I feel like I could have built 3 400hp turbo rx-7s in the time it's taken me to just get straight info on my N/A VR6. 

Hell I megasquirted it and built the wiring harness from scratch simply because I was sick of playing "how's this work?" and spending time making the stock system work when I could re-engineer it better myself. 

Had I known everything wouldn't go together to begin with I'd have just fabricated my own radiator mount and gotten a used Griffen radiator from a Nascar team or something, instead I took quick and easy "advice" that costed me in the long run. And I've found that's the rule as opposed to the exception. 

Like I said, I made it work, on the the next problem, but I had to bust out my plasma cutter to do so.


----------



## sdezego (Apr 23, 2004)

The problem is that one person's idea of fitting or working can be ambiguous. 

When you get into Rads, Condensers, Subframes, Cross members and Engine brackets, Auto vs non-Auto, there are a ton of nuances with mix matching. These can cause worlds of pain and may elude most.


----------



## tasty danish (Nov 29, 2009)

Very very true. I'm lucky that I can fab pretty much anything, but I love to avoid that when I can. 

But then you get the guy on mk2vr6.com who said he used a VW fox speedo cable for his VR swap, and that is absolutely false. It does not fit in the o2a. I learned the hard way, just as I did many other times.


----------



## stealthmk1 (Aug 17, 2001)

What required a plasma cutter? I used a Passat lower front engine crossmemebr, Mk2 lower rad support, Corrado G60 rad, and Mk3 VR fans. The only thing that needed to be modified to make those things work together was the bottom edge of the fan shroud had to be trimmed. 

What i was trying to say in my last post was that the swap itself is fairly straightforward with mostly off the shelf OEM parts, and very little requiring modification, depending on what cars you're getting your parts from. 

Unfortunately your issues seem to have come from misinformation and not the parts (thus the title of the thread, obviously). if you got the right info the first time the swap almost installs itself.


----------



## tasty danish (Nov 29, 2009)

I had to cut notches here and there to fit the front upper rad support on the car at all with the VR6 radiator.
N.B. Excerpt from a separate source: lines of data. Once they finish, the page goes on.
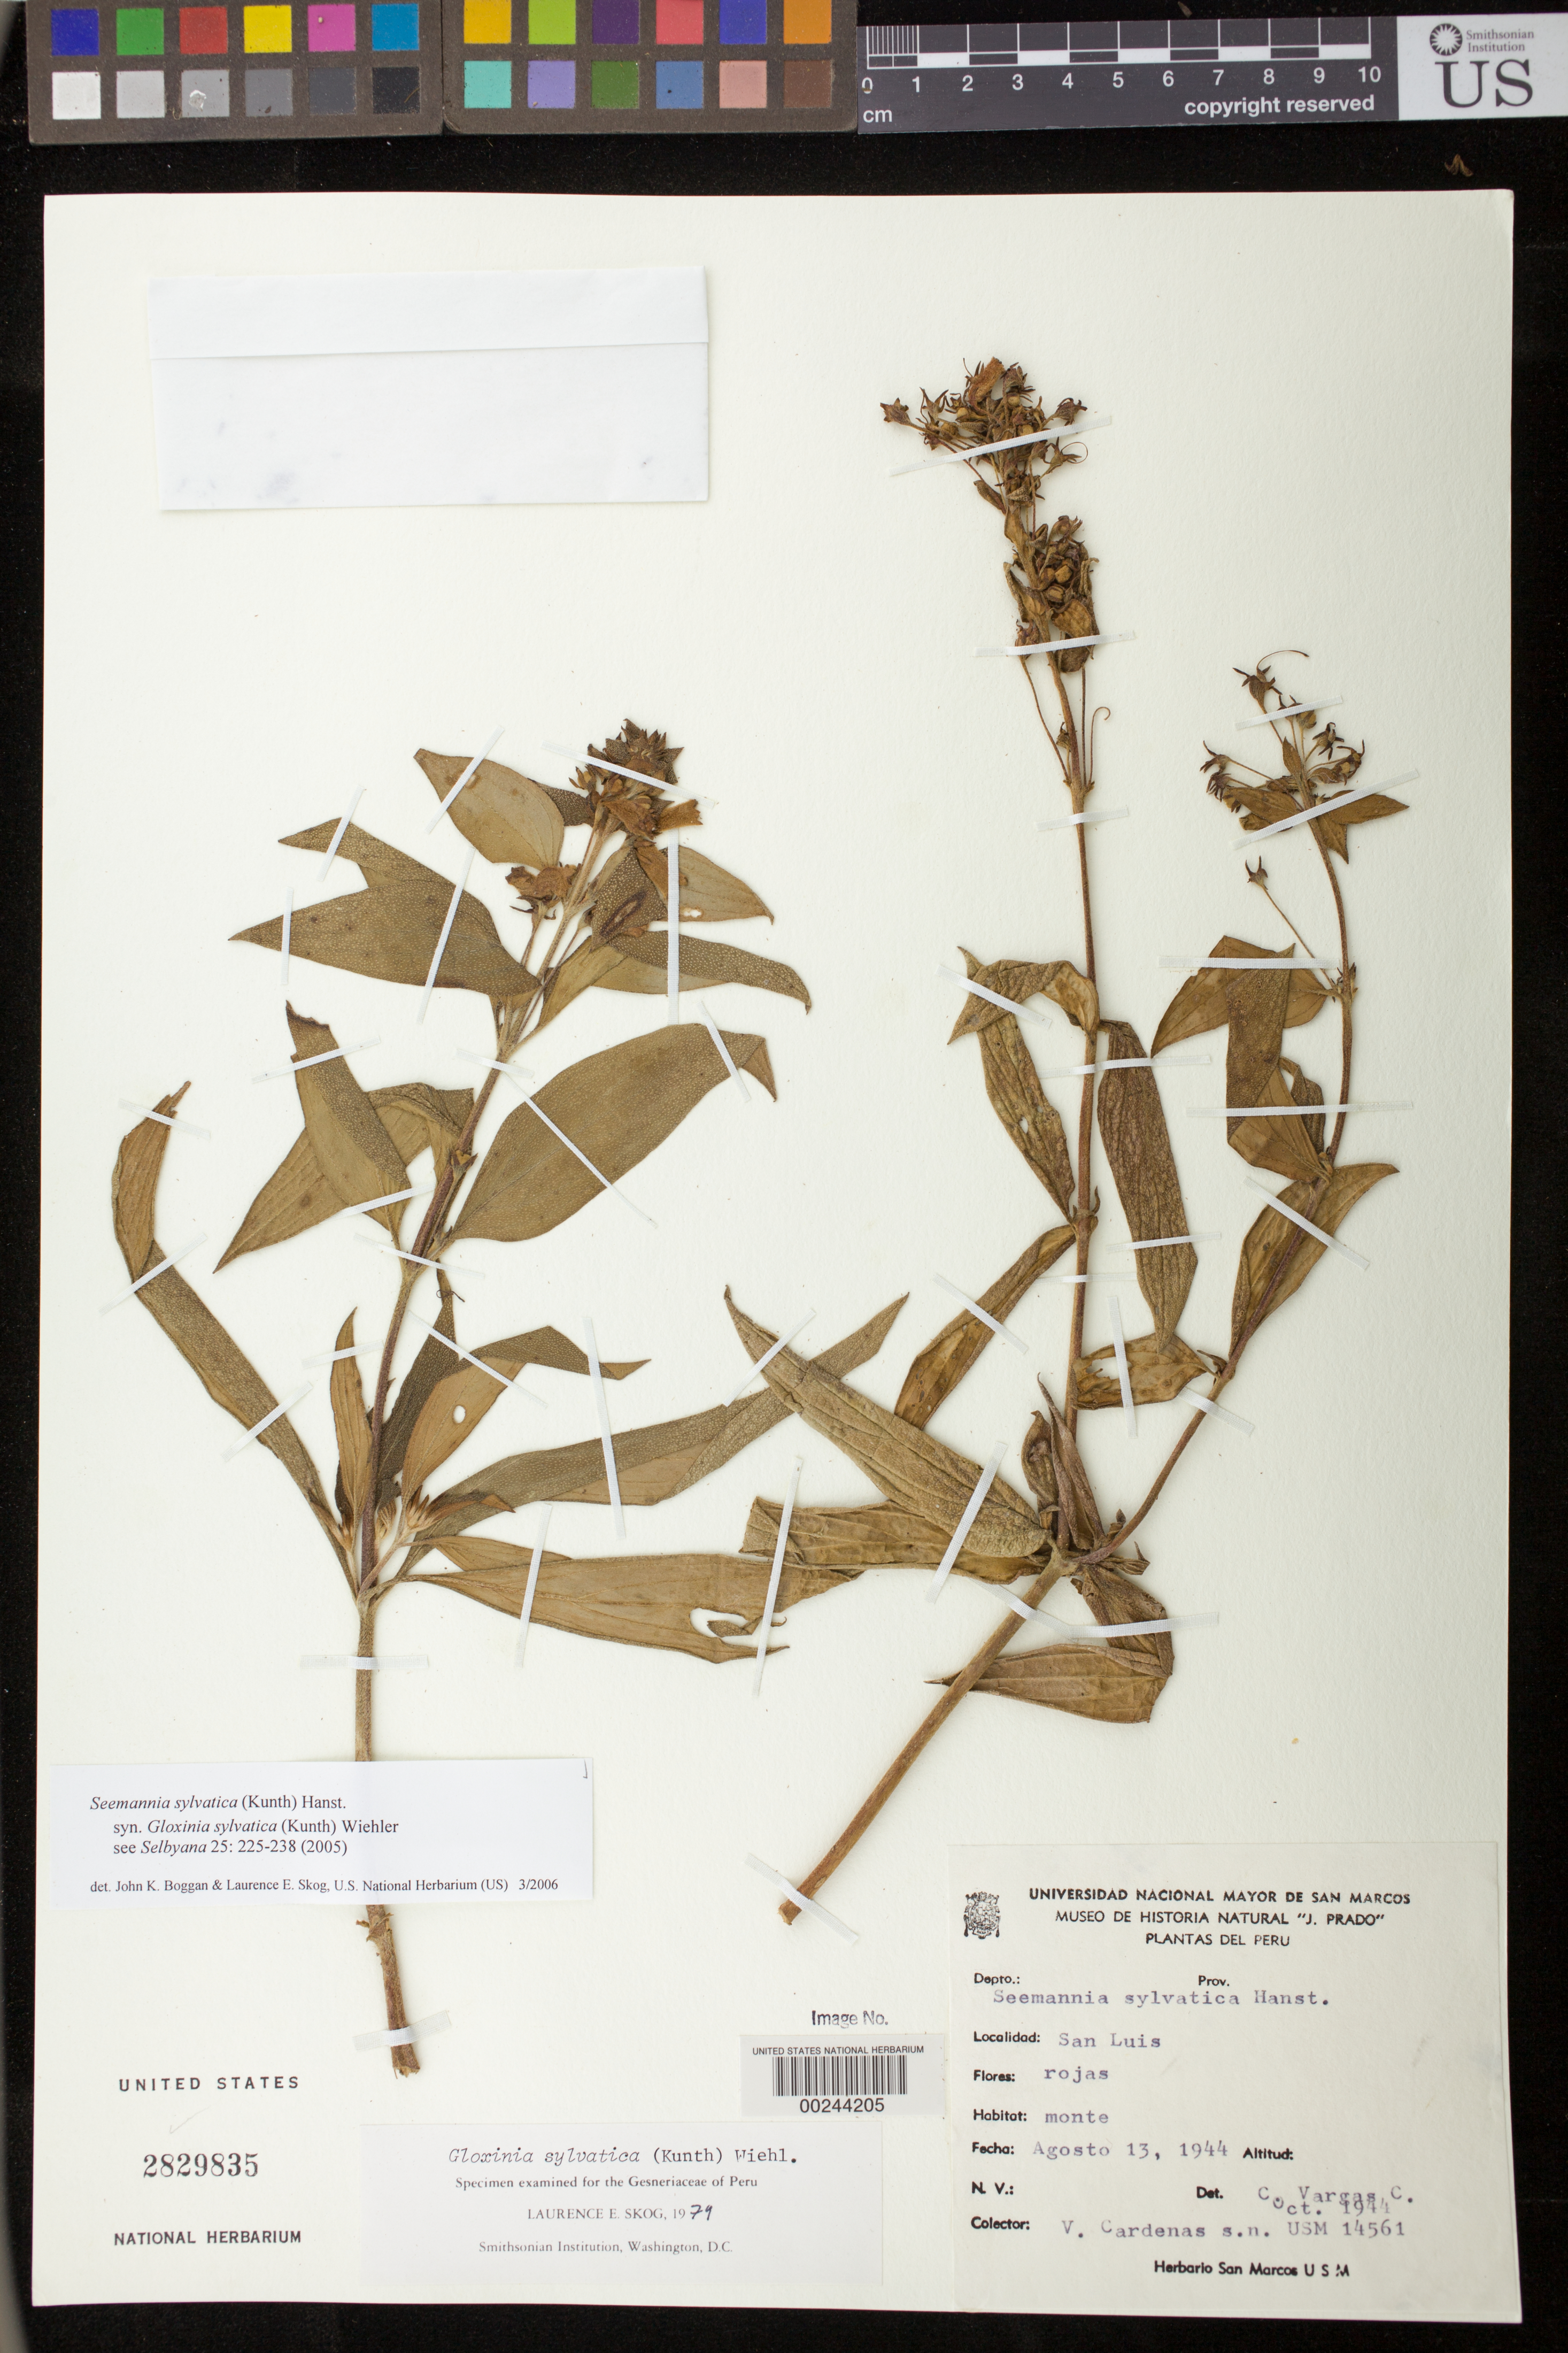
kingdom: Plantae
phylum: Tracheophyta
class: Magnoliopsida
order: Lamiales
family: Gesneriaceae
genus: Seemannia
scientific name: Seemannia sylvatica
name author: (Kunth) Hanst.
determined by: Boggan, J. K.; Skog, L. E.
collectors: V. Cardenas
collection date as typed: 13 Aug 1944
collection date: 1944-08-13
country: Peru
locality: San Luis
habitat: Forest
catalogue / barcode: US 2829835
It either hit the rad support or the alternator. So I notched the support in multiple places to make it fit. I could have used a grinder, but I had the cutter and it's fun.


----------



## stealthmk1 (Aug 17, 2001)

Without seeing your setup personally I can't assess whats going on, but I can't see why that would have been necessary. Not saying you don't know what you're doing, it just sounds like something went wrong somewhere. 
If you got it figured out somehow then all's well, but it definitely seems like things were harder than they needed to be for you.

Sorry if you already mentioned it, but what fan shroud are you using?


----------



## tasty danish (Nov 29, 2009)

I'm not using a shroud, I custom mounted some Spal slim fans.


----------



## stealthmk1 (Aug 17, 2001)

what size? I'm running 2x 10" Spal fans on my G60 rad with no interference issues.


----------



## tasty danish (Nov 29, 2009)

IIRC they are 12's. still WAY slimmer than anything factory. I don't get it man. Stock a2 crossmember, VR6 k-frame/engine crossmember. that's it.


----------



## stealthmk1 (Aug 17, 2001)

and there was no way of angling the rad so it contacted neither the rad support or alternator? was it the fan itself hitting the alt? because a Spal fan may actually be thicker than a factory secondary (pass side) fan.


----------



## Scrubbs (Mar 14, 2006)

Sometimes the motor mounts are sacked out on the donor motors. And this puts the motor in odd agles. Or possibly the frame is out of square also, (my vr swap didnt need the frame rail dent at all).


----------